What the exercise asks -
Could you retype the entries below exactly, omitting every picture?

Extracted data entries
[Start of Attachment]

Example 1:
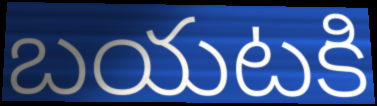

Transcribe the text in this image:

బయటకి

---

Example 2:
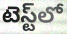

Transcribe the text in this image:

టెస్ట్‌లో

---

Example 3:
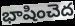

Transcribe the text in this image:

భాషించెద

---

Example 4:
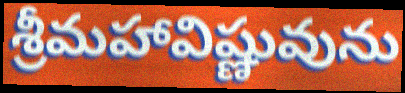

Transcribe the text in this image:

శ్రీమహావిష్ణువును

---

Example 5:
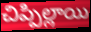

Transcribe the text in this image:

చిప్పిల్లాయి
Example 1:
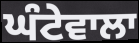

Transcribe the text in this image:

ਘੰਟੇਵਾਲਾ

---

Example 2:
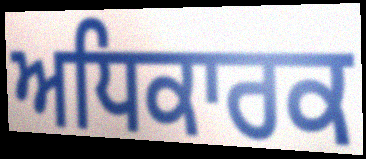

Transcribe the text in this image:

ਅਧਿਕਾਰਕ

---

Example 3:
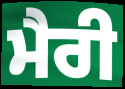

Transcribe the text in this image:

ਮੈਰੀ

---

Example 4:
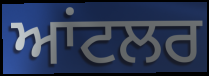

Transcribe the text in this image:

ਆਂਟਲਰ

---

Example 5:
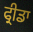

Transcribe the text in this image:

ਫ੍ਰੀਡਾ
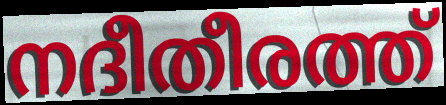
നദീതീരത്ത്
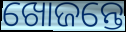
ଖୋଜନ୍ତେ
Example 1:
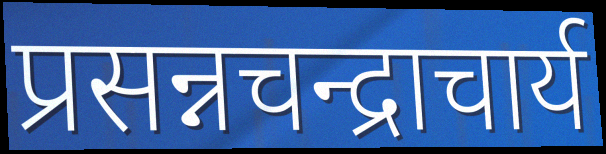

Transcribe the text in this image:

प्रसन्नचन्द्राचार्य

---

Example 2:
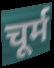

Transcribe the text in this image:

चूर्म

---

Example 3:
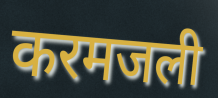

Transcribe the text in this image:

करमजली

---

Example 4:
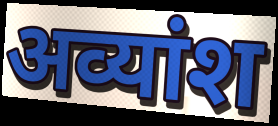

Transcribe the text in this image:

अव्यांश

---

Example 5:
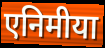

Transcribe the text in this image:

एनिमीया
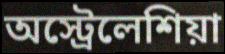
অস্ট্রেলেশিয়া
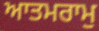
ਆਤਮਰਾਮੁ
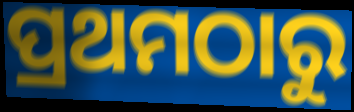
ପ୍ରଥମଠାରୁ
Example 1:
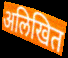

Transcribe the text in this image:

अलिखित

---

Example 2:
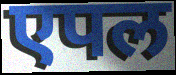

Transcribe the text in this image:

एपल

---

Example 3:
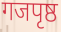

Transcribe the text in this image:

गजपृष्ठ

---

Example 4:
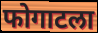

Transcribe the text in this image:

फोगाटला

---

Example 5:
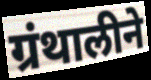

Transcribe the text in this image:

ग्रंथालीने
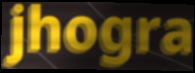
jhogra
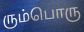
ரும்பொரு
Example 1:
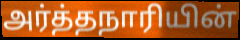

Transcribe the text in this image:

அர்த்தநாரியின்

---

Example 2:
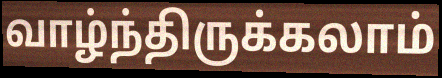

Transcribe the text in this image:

[End of Attachment]

Expected answer -
Example 1:

Transcribe the text in this image:

బయటకి

---

Example 2:

Transcribe the text in this image:

టెస్ట్‌లో

---

Example 3:

Transcribe the text in this image:

భాషించెద

---

Example 4:

Transcribe the text in this image:

శ్రీమహావిష్ణువును

---

Example 5:

Transcribe the text in this image:

చిప్పిల్లాయి
Example 1:

Transcribe the text in this image:

ਘੰਟੇਵਾਲਾ

---

Example 2:

Transcribe the text in this image:

ਅਧਿਕਾਰਕ

---

Example 3:

Transcribe the text in this image:

ਮੈਰੀ

---

Example 4:

Transcribe the text in this image:

ਆਂਟਲਰ

---

Example 5:

Transcribe the text in this image:

ਫ੍ਰੀਡਾ
നദീതീരത്ത്
ଖୋଜନ୍ତେ
Example 1:

Transcribe the text in this image:

प्रसन्नचन्द्राचार्य

---

Example 2:

Transcribe the text in this image:

चूर्म

---

Example 3:

Transcribe the text in this image:

करमजली

---

Example 4:

Transcribe the text in this image:

अव्यांश

---

Example 5:

Transcribe the text in this image:

एनिमीया
অস্ট্রেলেশিয়া
ਆਤਮਰਾਮੁ
ପ୍ରଥମଠାରୁ
Example 1:

Transcribe the text in this image:

अलिखित

---

Example 2:

Transcribe the text in this image:

एपल

---

Example 3:

Transcribe the text in this image:

गजपृष्ठ

---

Example 4:

Transcribe the text in this image:

फोगाटला

---

Example 5:

Transcribe the text in this image:

ग्रंथालीने
jhogra
ரும்பொரு
Example 1:

Transcribe the text in this image:

அர்த்தநாரியின்

---

Example 2:

Transcribe the text in this image:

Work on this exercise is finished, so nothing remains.